Articolo di Massimo Sanvito
“Quando mi presentai al primo provino con l’Alessandria non stoppai la palla di petto perché avevo la camicia”. Era ancora un bambino Gianni Rivera, ma era già pronto per stare coi grandi. Circa cinquecento persone, appassionati di ogni età e fede calcistica, hanno gremito la Sala Orlando della Confcommercio Milano per la presentazione di “Autobiografia di un campione”. Più di cinquecento pagine di immagini, racconti, articoli di giornali, emozioni e rivelazioni che ripercorrono la carriera e la vita di uno dei più grandi calciatori della storia del pallone italiano. Editrice dell’enorme libro, in vendita solo sul sito internet dell’ex campione rossonero al prezzo di 50 euro più spedizione, la moglie Laura. Un lavoro lungo sei anni, tra la selezione del materiale e la pubblicazione.

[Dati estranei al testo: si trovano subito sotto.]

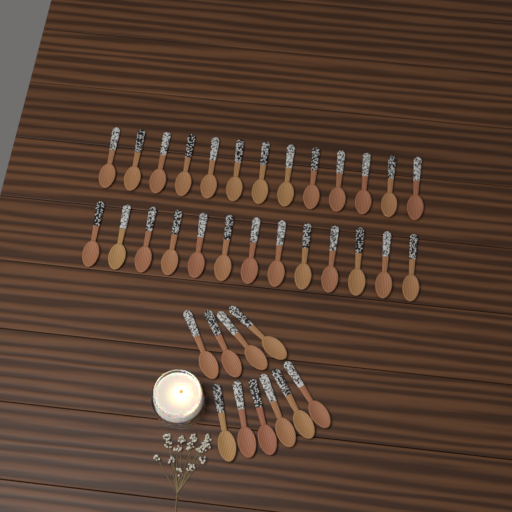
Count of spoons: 36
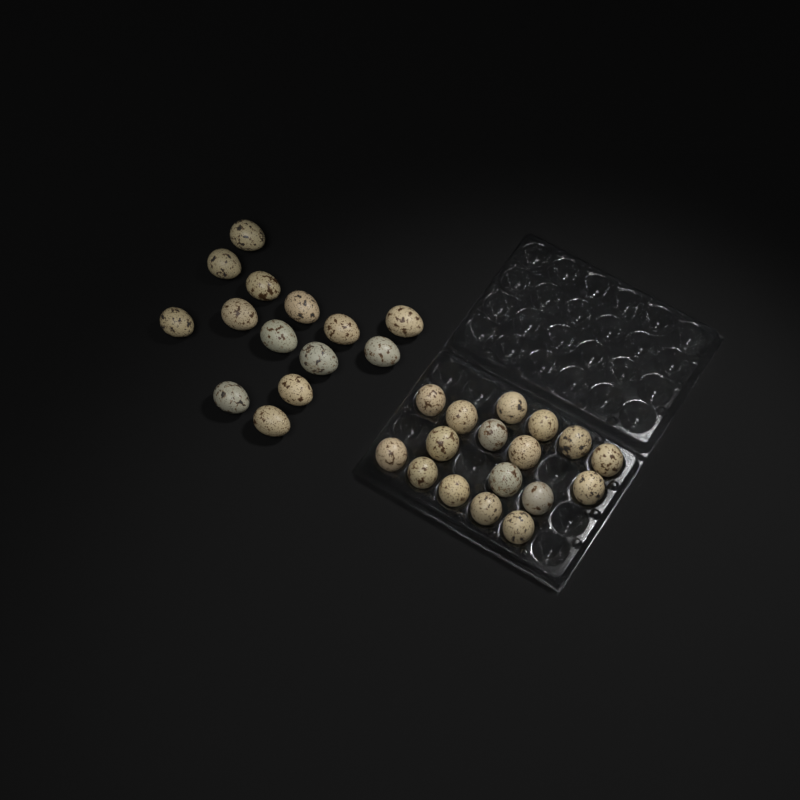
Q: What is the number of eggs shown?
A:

Dopo l’introduzione del presidente di Confcommercio Carlo Sangalli, grandissimo tifoso milanista e amico di Rivera, la scena è stata tutta per l’ex goldenboy. Il silenzio presente in sala mentre scorrono i video wall (preparati da Massimo Veronese del Giornale) dei successi e delle giocate della mezz’ala più prolifica nella storia della Serie A viene spezzato solo da un fragoroso applauso, quando appare il gol del 4-3 in Italia-Germania ai Mondiali del ’70. Appena prende la parola Rivera il clima si fa più disteso, perché è tutto un susseguirsi di ricordi, aneddoti e battute: dall’esordio in serie A non ancora sedicenne alle imitazioni di Nereo Rocco, l’allenatore triestino del Milan col quale ha vinto due Scudetti, tre Coppe Italia, due Coppe dei Campioni, due Coppe delle Coppe e una Coppa Intercontinentale, oltre al Pallone d’Oro del ‘69. Applausi e risate. Rivera ricorda con gioia e affetto i genitori, grazie ai quali è stato possibile realizzare la sua autobiografia col materiale racconto negli anni dal padre. “Quando firmai il mio primo contratto da professionista arrivai a guadagnare più di mio padre, ma per me il calcio è sempre stato passione – ha spiegato l’ex numero 10 -, ho trasformato la mia passione in lavoro e viceversa”.
Intervenuti sul palco, oltre al presentatore Carlo Massarini, a Paolo Condò di Sky, al tifoso juventino Massimo Zampini, all’inventore della moviola Carlo Sassi e a Bruno Pizzul, gli amici di una vita: dagli ex compagni del Milan Pierino Prati, Giovanni Lodetti e Saul Malatrasi, all’amico-rivale Sandro Mazzola. E allora non possono mancare i ricordi della famosa “staffetta azzurra” Mazzola-Rivera ai Mondiali di Messico ’70. L’allora CT della Nazionale Ferruccio Valcareggi non li schierò mai insieme, tranne negli ultimi sei minuti della finale a risultato ormai compromesso. Non li riteneva compatibili, anche se Rivera ancora oggi pensa che fu un errore “perché io e Sandro eravamo giocatori con caratteristiche diverse che potevano giocare benissimo insieme”. “I giornalisti durante gli allenamenti ci osservavano attentamente per scoprire se litigavamo”, ha ricordato Mazzola. Niente di tutto questo. “Eravamo amici e tra di noi non ci sono mai stati problemi”, hanno ribadito in coro le due bandiere di Milan e Inter.
Non solo i ricordi delle sfide del passato, ma anche un’analisi sul calcio di adesso. Esiste un nuovo Rivera? “I calciatori di oggi li conosco poco, ma anche se sono cambiati i tempi un giovane con grande talento può fare lo stesso salto che feci io nel ’60 dall’Alessandria al Milan”. Una battuta anche sulla situazione attuale del Milan, di cui Rivera è stato capitano per dodici stagioni: “Gli uomini di Mihajlovic possono puntare al terzo posto, ma non dipende solo da loro perché sono tante le squadre che li precedono in classifica”. Forse, un unico rimpianto in una carriera da fuoriclasse assoluto: “Probabilmente baratterei il pallone d’oro con la vittoria del Mondiale messicano”. Gianni Rivera, il campione di ieri e di oggi.